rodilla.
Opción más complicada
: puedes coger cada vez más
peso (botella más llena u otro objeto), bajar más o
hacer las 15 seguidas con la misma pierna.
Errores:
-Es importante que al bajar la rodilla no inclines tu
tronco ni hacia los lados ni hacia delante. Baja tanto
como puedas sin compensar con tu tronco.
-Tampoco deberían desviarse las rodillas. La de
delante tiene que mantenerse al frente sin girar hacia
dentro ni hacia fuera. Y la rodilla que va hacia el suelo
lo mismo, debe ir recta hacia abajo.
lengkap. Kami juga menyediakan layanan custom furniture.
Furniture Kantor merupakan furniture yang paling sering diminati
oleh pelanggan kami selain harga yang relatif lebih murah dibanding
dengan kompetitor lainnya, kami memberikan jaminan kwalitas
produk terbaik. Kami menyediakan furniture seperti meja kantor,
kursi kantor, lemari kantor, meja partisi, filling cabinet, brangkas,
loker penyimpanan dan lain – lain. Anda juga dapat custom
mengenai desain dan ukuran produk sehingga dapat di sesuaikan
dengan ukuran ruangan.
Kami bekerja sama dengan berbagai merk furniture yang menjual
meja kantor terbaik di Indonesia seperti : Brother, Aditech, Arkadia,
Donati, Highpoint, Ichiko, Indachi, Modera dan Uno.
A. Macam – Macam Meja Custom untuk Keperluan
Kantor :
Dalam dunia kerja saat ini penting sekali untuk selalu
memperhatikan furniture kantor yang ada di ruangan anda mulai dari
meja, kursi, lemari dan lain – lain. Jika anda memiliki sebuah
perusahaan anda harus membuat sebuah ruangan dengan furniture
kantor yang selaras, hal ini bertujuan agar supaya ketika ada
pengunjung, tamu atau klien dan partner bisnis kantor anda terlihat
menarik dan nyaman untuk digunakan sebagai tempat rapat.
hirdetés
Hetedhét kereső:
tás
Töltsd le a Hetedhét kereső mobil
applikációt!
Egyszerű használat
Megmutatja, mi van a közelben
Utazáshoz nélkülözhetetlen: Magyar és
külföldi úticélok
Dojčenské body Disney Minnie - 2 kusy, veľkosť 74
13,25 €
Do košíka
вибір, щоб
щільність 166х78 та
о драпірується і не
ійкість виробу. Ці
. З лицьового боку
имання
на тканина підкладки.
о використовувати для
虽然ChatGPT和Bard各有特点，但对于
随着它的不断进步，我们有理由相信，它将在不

========================================

**ACTION ITEM:** Find the word "delante" in the entries, and copy every line it shows up in.

**RESPONSE:**
tronco ni hacia los lados ni hacia delante. Baja tanto
delante tiene que mantenerse al frente sin girar hacia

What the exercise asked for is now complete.